Pewter was, according to what I've heard, a sort of "class thing" since metal vessels of any kind were too expensive for the peasants, so a pewter mug would be a status thing. As to folkish authenticity, it would then depend on what "social stratum" you wished to represent.(?)

It should be noted that some pewter had high lead content and could cause "drain bamage" if used regularly. That would hardly be noticed for some dancing troupes, but might be of concern to musicians. In the US, lead-pewter wasn't reliably removed from commercial channels until perhaps the 1940s, so mugs older than that might be suspect.

Modern (non-lead bearing) pewter is safe enough, but it's always been my impression that any kind of metal container affects the flavor.
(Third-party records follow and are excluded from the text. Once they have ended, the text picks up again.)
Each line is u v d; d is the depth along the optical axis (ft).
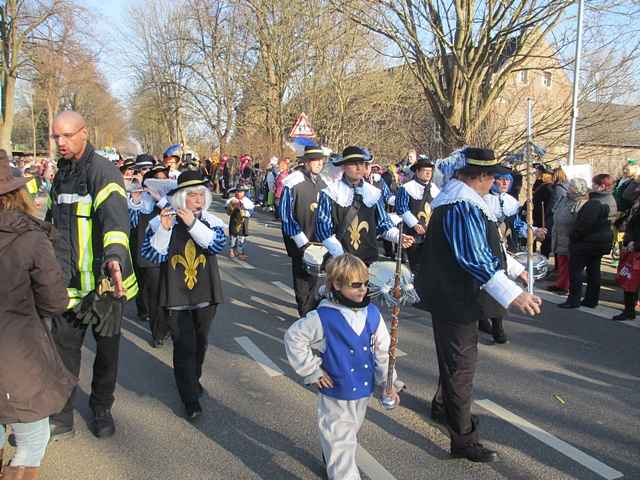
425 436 12.22
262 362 16.72
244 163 75.46
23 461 8.86
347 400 9.64
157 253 12.79
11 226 8.36
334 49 65.51
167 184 19.29
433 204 11.16
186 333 13.14
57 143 11.45
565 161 36.60
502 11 31.48
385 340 10.07
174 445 11.89
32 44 88.53
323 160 19.29
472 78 32.63
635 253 20.66
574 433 12.39
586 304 23.08
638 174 28.19
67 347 11.72
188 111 103.50
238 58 79.30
I've had a number of "pewter" mugs (although a couple were clearly alumin(i)um in drag) and have not found one that I enjoyed using because of the "edge" on the flavor. (Note: commercial beer/beverage cans, at least here, are copiously lined with "lacquer" so that there is no metal contact with the contents.) The flavor effect might be less noticed with stronger flavored beverages of the kind more popular in differently-civilized parts of the world.

When I need a "carry mug" in camp, I generally just use a quart "mason jar" with a screw on lid (sort of a tradition in my part of the US), so that I can cap it to keep the bugs out and the lid is secure enough that if it's necessary to kick it out of sight nothing spills. I have rigged a "necklace" to carry one, but don't usually bother with it.

I may be a bit fussy, but I've NEVER seen a plastic container of any kind that was really fit to drink out of, although sometimes there just isn't a way to avoid it (esp. if being polite is an issue).